London Fields by-election, 12 September 2024
| Party |  | Candidate | Votes | % | ±% |
|---|---|---|---|---|---|
|  | Labour | George Gooch | 746 | 54.1 | −6.9 |
|  | Independent | Sarah Byrne | 437 | 31.7 | New |
|  | Conservative | Diana Mikolajewska | 72 | 5.2 | New |
|  | Liberal Democrats | Peter Friend | 71 | 5.2 | −8.0 |
|  | Workers Party | Olivia Taylor | 52 | 3.8 | New |
| Majority |  |  | 309 | 22.4 |  |
| Turnout |  |  | 1,378 | 14.49 | −18.91 |
|  | Labour hold |  | Swing |  |  |

==== Stoke Newington ====
The by-election was caused by the resignation of Labour councillor Mete Coban after he was appointed Deputy Mayor of London for Environment and Energy.

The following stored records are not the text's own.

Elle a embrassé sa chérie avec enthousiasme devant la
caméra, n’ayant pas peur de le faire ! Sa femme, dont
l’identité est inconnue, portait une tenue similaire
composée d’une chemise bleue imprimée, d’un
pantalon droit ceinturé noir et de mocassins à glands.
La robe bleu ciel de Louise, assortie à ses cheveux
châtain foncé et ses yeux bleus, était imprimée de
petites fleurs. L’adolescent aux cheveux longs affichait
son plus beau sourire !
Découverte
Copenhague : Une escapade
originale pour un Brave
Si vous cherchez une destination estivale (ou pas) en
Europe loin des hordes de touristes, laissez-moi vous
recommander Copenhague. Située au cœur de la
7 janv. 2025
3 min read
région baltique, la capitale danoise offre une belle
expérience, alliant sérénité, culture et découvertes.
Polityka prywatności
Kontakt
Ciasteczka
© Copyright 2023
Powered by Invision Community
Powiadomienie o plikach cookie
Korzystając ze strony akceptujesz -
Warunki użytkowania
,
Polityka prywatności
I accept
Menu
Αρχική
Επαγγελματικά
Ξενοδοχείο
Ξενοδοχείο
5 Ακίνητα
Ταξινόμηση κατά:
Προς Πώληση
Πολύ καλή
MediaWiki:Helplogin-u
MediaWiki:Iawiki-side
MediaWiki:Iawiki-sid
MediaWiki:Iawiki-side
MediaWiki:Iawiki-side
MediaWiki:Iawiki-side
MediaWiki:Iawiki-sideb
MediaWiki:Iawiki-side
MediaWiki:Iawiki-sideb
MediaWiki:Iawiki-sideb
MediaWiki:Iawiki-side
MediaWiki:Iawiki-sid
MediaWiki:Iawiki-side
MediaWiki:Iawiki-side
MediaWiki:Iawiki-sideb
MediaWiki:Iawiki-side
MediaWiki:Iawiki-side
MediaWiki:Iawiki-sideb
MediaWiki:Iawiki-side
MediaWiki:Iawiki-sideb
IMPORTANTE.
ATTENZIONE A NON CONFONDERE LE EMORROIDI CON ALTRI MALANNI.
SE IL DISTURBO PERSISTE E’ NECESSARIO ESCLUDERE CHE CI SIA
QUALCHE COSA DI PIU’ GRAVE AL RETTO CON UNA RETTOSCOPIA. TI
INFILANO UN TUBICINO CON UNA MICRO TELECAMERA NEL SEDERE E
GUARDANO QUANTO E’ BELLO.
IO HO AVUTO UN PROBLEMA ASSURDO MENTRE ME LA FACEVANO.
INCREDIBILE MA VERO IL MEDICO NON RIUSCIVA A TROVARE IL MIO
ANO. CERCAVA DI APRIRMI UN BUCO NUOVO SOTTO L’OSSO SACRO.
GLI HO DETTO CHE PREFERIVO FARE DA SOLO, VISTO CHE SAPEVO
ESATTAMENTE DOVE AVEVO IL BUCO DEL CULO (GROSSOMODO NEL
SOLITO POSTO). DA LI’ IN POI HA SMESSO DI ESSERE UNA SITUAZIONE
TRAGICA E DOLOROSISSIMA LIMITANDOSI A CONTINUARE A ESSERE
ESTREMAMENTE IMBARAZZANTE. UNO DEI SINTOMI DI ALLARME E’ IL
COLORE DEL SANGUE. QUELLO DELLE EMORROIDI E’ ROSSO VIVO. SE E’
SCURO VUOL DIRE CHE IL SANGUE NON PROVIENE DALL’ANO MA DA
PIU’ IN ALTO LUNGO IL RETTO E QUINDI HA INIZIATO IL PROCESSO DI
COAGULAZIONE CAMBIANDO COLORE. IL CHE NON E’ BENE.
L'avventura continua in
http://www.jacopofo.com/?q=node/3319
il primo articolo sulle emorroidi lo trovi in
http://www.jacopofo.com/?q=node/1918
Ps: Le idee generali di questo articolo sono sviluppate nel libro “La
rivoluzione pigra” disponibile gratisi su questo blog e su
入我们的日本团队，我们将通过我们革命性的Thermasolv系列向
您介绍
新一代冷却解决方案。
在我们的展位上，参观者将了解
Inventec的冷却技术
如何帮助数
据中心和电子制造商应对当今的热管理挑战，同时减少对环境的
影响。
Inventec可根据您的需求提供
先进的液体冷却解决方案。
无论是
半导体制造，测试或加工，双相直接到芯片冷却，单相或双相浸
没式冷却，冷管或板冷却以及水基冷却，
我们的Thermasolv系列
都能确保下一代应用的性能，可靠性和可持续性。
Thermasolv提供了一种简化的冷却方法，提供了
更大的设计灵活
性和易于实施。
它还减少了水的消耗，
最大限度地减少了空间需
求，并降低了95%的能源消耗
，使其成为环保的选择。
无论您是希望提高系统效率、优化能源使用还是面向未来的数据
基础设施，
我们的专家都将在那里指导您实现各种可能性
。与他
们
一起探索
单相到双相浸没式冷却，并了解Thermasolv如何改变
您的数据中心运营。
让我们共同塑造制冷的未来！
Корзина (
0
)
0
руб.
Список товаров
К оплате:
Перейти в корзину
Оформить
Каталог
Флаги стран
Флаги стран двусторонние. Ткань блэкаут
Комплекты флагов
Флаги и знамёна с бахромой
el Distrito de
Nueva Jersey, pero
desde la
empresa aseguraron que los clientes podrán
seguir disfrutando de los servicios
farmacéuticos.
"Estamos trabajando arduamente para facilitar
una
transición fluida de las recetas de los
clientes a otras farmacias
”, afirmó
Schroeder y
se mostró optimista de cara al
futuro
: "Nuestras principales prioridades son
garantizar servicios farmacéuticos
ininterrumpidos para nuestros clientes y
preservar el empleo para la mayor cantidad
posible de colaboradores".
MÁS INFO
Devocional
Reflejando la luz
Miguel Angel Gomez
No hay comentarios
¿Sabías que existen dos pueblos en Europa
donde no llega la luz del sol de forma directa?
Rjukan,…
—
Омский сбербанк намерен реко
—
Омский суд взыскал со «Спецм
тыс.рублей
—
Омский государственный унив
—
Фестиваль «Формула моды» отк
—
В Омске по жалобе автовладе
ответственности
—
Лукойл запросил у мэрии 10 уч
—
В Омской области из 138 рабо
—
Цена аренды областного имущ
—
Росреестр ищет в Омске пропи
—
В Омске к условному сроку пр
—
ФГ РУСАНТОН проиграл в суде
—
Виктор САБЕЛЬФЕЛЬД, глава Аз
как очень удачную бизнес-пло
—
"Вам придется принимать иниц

Stoke Newington by-election, 12 September 2024
| Party |  | Candidate | Votes | % | ±% |
|---|---|---|---|---|---|
|  | Green | Liam Davis | 1,253 | 53.0 | +19.5 |
|  | Labour | Zak Davies-Khan | 945 | 40.0 | −19.2 |
|  | Liberal Democrats | Thrusie Maurseth-Cahill | 78 | 3.3 | −8.2 |
|  | Conservative | Tareke Gregg | 74 | 3.1 | −4.1 |
|  | Independent | Tan Bui | 12 | 0.5 | new |
| Majority |  |  | 308 | 13.0 | N/A |
| Turnout |  |  | 2,362 | 20.35 | −18.25 |
|  | Green gain from Labour |  | Swing | +19.3 |  |

The Green Party gained the seat, increasing their representation on the council to three seats, the highest number they have held since 1998, when they held two seats. The last time the Green Party won a by-election from opposition in London was 2008.